▶ [TESTO FORNITO]:

↓↓↓

La preghiera nella famiglia

Dall’attenzione abituale a cogliere i significati cristiani negli avvenimenti, lo sguardo di fede sfocia nel linguaggio della preghiera, cioè nel dialogo con il Signore.
L’educazione dei figli alla fede si apre così alla formazione al senso della preghiera. Bisogna insegnare loro il modo e lo stile cristiano di parlare con Dio.
La preghiera familiare ha una propria originalità che la contraddistingue da altre forme e trova nei genitori i maestri esclusivi.

a) La preghiera è una necessità
I genitori sono invitati a trasmettere:
- il bisogno della preghiera: cioè l’esigenza di rivolgersi al Signore;
- l’amore alla preghiera: cioè la gioia di poter parlare con il Signore, perché il pregare è un dono e un privilegio che egli concede ai suoi figli;
- la fede nel valore della preghiera; cioè la certezza che il Signore ascolta sempre le nostre preghiere.
Nessuna preghiera è inutile, ma ha sempre un grande valore in se stessa.
Dai genitori ai figli, più che le formule, devono imparare il senso, il bisogno, il valore della preghiera.

b) La preghiera è il respiro della famiglia
La preghiera scaturisce dagli atteggiamenti interiori con cui si vivono gli avvenimenti. Esiste il rischio di una preghiera astratta, impersonale, abitudinaria, forse anche noiosa, perché ripetitiva e quindi incapace di creare un autentico dialogo con Dio. In famiglia la preghiera ha bisogno del respiro della vita quotidiana, che la rende sempre nuova e diversa. Con l’aiuto dei genitori i figli imparano a dialogare con Dio prendendo spunto da una molteciplità di motivi che rendono la loro preghiera ogni giorno diversa per la tonalità che la ispira.

c) La famiglia è una chiesa che prega
I genitori adempiono la loro missione di messaggeri di Dio, se essi stessi per primi lodano il Signore. Non si può infatti far apprendere un linguaggio che non si parla. Per questo motivo la preghiera è sempre familiare, cioè scaturisce da tutta la famiglia, anche se questa, per ovvie ragioni, non può trovarsi sempre riunita.
È importante che chi prega si senta solidale con gli altri componenti della famiglia.

↑↑↑

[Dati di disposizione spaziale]
↓↓↓

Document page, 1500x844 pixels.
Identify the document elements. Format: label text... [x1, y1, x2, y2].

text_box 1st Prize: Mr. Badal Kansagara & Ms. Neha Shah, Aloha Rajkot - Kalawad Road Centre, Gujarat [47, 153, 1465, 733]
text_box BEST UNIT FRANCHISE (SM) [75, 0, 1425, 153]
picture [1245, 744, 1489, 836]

↑↑↑
↓↓↓

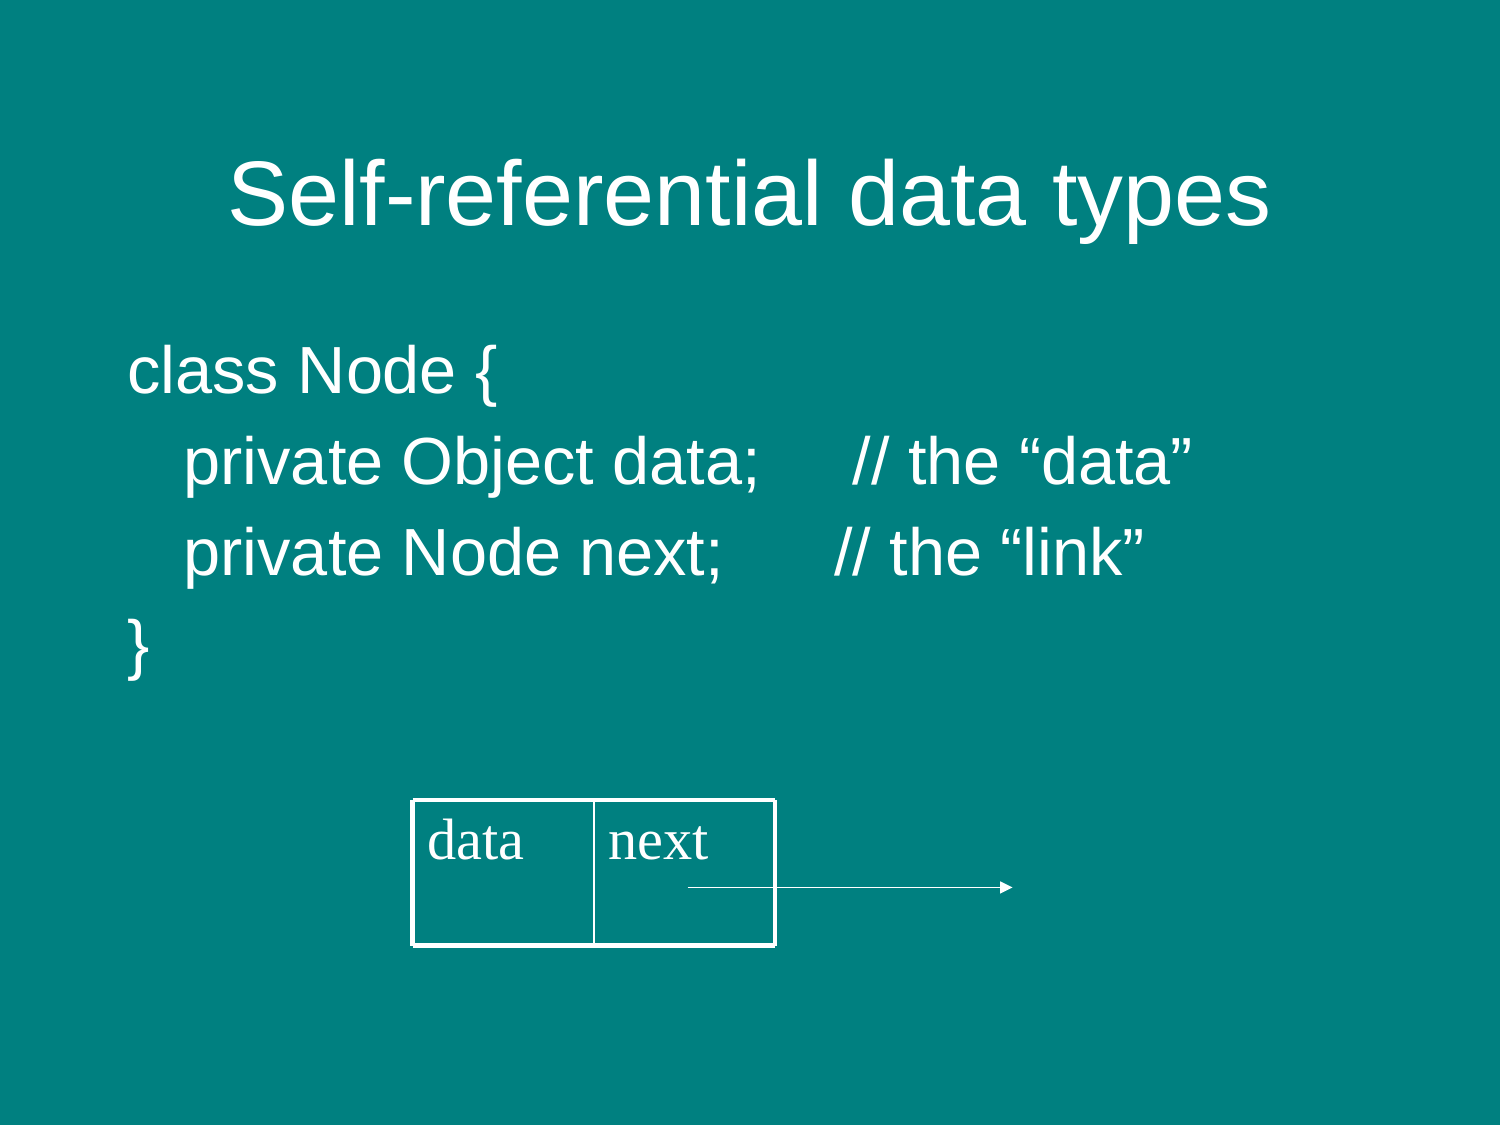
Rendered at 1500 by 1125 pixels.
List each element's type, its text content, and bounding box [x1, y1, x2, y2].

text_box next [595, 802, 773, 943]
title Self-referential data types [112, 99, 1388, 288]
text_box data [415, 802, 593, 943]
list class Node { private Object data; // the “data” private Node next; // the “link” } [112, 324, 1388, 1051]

↑↑↑

▶ [COMPITI PROPOSTI]:
• A. Riassumi in due frasi il testo sulla preghiera nella famiglia.
• B. Nelle righe, riscrivi tutto ciò che va dalla riga che contiene "Document page, 1500x844 pixels." giù fino a quella che contiene "text_box 1st Prize: Mr.", sostituendo "Identify" con "Locate" e lasciando invariato il resto; non riportare altre righe.

▶ [RISPOSTE PER COMPITO]:
• A. La preghiera in famiglia nasce dallo sguardo di fede sugli avvenimenti, e i genitori, che ne sono i maestri esclusivi, devono trasmettere ai figli il bisogno, l'amore e la fede nel valore della preghiera più che le formule. Alimentata dal respiro della vita quotidiana, questa preghiera evita di diventare astratta e abitudinaria, e i genitori possono insegnarla solo se per primi lodano il Signore, perché la famiglia è una chiesa che prega.

• B.
Document page, 1500x844 pixels.
Locate the document elements. Format: label text... [x1, y1, x2, y2].

text_box 1st Prize: Mr. Badal Kansagara & Ms. Neha Shah, Aloha Rajkot - Kalawad Road Centre, Gujarat [47, 153, 1465, 733]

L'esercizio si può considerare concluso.